_What the task requires:_ From the speaker's bureau announcement below, extract the passage between "The Speaker’s Bureau is" and "with audience dynamics.", inclusive, copying it word for word.

_Source passage:_
■ ■ ■

Power-Based Violence Speaker's Bureau Available to Present

Thursday, November 14 2013

The UI Violence Prevention Programs' 2013-14 Interpersonal Violence Speaker’s Bureau is freshly trained and ready to present to classrooms or living groups and for events and training sessions. Panelists discuss their personal experiences with and thoughts regarding issues ranging from child abuse, child sexual abuse, dating violence, domestic violence, sexual assault and stalking.

The Speaker’s Bureau is comprised of students, staff, faculty and community members who either are survivors of violence or whose lives have been touched by the violence experienced by people they care for.
Surveys show the Speaker’s Bureau to be a powerful and quite valuable tool in bringing the statistics and facts discussions around interpersonal violence down to the personal level through engaging and inspiring discussion. Members welcome Q&A sessions and are well-prepared to deal with audience dynamics.

IPV Speaker's Bureau Purpose:

Rape. Domestic violence. Child abuse. People tend to avoid talking about interpersonal violence because the subject matter is so challenging and complex, rooted in cultural norms and lived experiences. There are no easy answers and thinking about the issues surrounding assault can feel overwhelming. But, if we can’t talk about it, how do we work to change the underlying factors of violence in our society? If survivors don’t feel respected and safe talking about their experiences, how does healing begin? If we pretend IPV assaults don’t exist, how do we make informed and educated choices as citizens in regard to policy and politics?

■ ■ ■

_Excerpted data:_
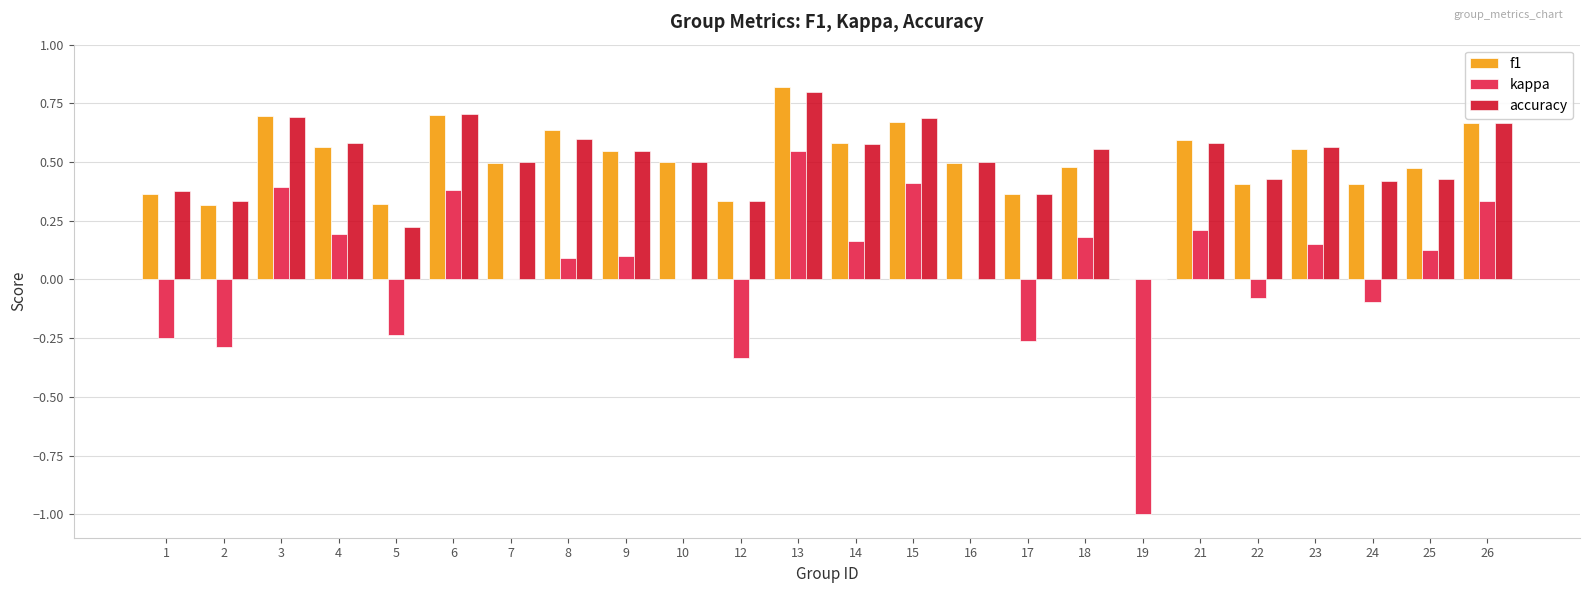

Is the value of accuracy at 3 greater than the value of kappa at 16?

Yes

■ ■ ■

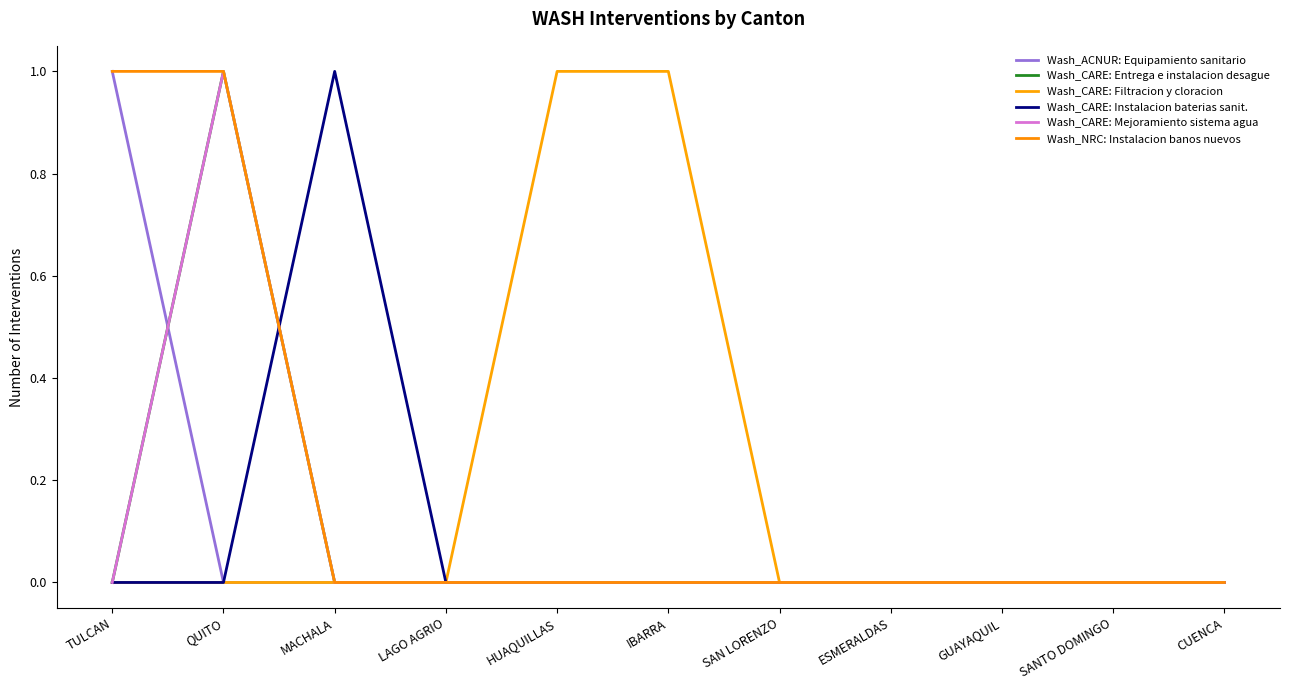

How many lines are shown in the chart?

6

■ ■ ■

_Answer:_
The Speaker’s Bureau is comprised of students, staff, faculty and community members who either are survivors of violence or whose lives have been touched by the violence experienced by people they care for.
Surveys show the Speaker’s Bureau to be a powerful and quite valuable tool in bringing the statistics and facts discussions around interpersonal violence down to the personal level through engaging and inspiring discussion. Members welcome Q&A sessions and are well-prepared to deal with audience dynamics.